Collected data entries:
>>>>>
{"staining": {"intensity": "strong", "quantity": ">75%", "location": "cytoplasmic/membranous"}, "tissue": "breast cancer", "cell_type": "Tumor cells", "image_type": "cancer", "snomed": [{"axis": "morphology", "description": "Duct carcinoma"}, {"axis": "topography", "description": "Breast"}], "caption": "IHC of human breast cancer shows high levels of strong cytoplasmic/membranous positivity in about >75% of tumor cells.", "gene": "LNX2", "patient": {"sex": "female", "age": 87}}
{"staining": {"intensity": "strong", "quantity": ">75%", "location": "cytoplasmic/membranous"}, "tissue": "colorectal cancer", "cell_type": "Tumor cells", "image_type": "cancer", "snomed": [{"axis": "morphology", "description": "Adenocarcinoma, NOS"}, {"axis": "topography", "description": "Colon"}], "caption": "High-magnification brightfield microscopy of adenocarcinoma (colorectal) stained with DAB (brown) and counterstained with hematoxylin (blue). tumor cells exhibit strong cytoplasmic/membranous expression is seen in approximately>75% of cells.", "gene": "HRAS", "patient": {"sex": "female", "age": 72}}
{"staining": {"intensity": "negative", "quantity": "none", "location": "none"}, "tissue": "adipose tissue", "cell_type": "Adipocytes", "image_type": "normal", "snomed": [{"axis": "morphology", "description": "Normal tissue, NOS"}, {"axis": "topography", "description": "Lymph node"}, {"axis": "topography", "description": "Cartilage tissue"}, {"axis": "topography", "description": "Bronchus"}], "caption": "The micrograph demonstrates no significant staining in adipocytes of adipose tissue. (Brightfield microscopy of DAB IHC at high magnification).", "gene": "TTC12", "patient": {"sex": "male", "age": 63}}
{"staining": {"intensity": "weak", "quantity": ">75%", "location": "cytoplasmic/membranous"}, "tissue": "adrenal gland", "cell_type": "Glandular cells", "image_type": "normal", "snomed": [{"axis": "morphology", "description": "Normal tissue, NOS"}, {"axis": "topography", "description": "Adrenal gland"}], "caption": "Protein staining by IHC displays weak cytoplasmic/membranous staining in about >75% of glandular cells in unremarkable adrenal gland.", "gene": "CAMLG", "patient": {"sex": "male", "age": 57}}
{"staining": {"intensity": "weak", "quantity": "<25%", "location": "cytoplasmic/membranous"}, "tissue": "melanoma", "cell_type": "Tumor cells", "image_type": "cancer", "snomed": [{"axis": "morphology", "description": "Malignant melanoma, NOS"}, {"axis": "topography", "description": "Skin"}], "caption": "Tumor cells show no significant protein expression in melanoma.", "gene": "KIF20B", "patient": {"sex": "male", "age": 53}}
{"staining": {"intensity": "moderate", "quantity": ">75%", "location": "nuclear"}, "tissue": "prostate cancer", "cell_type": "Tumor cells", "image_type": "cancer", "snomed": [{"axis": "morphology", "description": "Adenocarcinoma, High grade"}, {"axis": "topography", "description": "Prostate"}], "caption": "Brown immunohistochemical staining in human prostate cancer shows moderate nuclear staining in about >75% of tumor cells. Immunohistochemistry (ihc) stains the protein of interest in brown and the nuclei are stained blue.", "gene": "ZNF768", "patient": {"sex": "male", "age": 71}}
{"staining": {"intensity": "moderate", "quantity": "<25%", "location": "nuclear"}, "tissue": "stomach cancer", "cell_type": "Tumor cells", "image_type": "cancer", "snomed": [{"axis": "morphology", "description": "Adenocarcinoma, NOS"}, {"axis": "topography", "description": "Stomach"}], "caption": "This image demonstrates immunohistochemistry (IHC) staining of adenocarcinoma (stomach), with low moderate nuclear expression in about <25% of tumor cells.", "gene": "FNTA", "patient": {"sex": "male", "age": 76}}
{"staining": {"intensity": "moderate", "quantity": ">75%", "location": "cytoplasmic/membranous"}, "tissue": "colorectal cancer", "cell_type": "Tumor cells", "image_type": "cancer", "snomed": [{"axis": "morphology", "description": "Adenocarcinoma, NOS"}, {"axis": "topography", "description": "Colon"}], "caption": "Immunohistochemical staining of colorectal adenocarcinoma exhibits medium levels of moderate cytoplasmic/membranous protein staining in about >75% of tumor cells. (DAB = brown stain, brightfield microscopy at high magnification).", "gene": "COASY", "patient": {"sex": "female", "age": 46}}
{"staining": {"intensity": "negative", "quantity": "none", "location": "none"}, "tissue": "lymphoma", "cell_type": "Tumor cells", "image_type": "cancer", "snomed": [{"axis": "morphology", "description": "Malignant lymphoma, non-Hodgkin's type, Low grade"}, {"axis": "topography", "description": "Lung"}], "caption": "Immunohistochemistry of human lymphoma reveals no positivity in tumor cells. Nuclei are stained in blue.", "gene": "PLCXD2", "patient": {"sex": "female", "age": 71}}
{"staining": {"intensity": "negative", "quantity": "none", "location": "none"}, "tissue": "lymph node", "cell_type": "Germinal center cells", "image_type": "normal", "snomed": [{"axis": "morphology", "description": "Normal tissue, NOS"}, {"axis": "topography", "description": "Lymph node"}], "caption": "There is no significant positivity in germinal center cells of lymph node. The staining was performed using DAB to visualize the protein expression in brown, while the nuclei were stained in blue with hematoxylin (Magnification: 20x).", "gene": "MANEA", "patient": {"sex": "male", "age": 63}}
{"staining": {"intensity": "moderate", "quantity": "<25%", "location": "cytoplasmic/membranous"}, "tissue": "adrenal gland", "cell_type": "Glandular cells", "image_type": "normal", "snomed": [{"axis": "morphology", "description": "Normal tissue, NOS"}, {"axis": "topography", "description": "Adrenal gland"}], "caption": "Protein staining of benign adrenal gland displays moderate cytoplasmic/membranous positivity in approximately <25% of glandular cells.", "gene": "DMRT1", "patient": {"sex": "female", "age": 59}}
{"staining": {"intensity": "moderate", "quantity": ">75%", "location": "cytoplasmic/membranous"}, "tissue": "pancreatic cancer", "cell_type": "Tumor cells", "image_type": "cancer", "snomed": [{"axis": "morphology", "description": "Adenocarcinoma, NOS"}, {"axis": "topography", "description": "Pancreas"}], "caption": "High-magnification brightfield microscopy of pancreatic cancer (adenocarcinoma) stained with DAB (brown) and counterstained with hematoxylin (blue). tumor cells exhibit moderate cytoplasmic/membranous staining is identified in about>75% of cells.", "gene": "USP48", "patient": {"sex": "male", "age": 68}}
<<<<<
Action item: From the records above, retype only the lines starting at the line that contains "cells show no" and ending at the line that contains "image demonstrates immunohistochemistry", both included.

Answer to the problem:
{"staining": {"intensity": "weak", "quantity": "<25%", "location": "cytoplasmic/membranous"}, "tissue": "melanoma", "cell_type": "Tumor cells", "image_type": "cancer", "snomed": [{"axis": "morphology", "description": "Malignant melanoma, NOS"}, {"axis": "topography", "description": "Skin"}], "caption": "Tumor cells show no significant protein expression in melanoma.", "gene": "KIF20B", "patient": {"sex": "male", "age": 53}}
{"staining": {"intensity": "moderate", "quantity": ">75%", "location": "nuclear"}, "tissue": "prostate cancer", "cell_type": "Tumor cells", "image_type": "cancer", "snomed": [{"axis": "morphology", "description": "Adenocarcinoma, High grade"}, {"axis": "topography", "description": "Prostate"}], "caption": "Brown immunohistochemical staining in human prostate cancer shows moderate nuclear staining in about >75% of tumor cells. Immunohistochemistry (ihc) stains the protein of interest in brown and the nuclei are stained blue.", "gene": "ZNF768", "patient": {"sex": "male", "age": 71}}
{"staining": {"intensity": "moderate", "quantity": "<25%", "location": "nuclear"}, "tissue": "stomach cancer", "cell_type": "Tumor cells", "image_type": "cancer", "snomed": [{"axis": "morphology", "description": "Adenocarcinoma, NOS"}, {"axis": "topography", "description": "Stomach"}], "caption": "This image demonstrates immunohistochemistry (IHC) staining of adenocarcinoma (stomach), with low moderate nuclear expression in about <25% of tumor cells.", "gene": "FNTA", "patient": {"sex": "male", "age": 76}}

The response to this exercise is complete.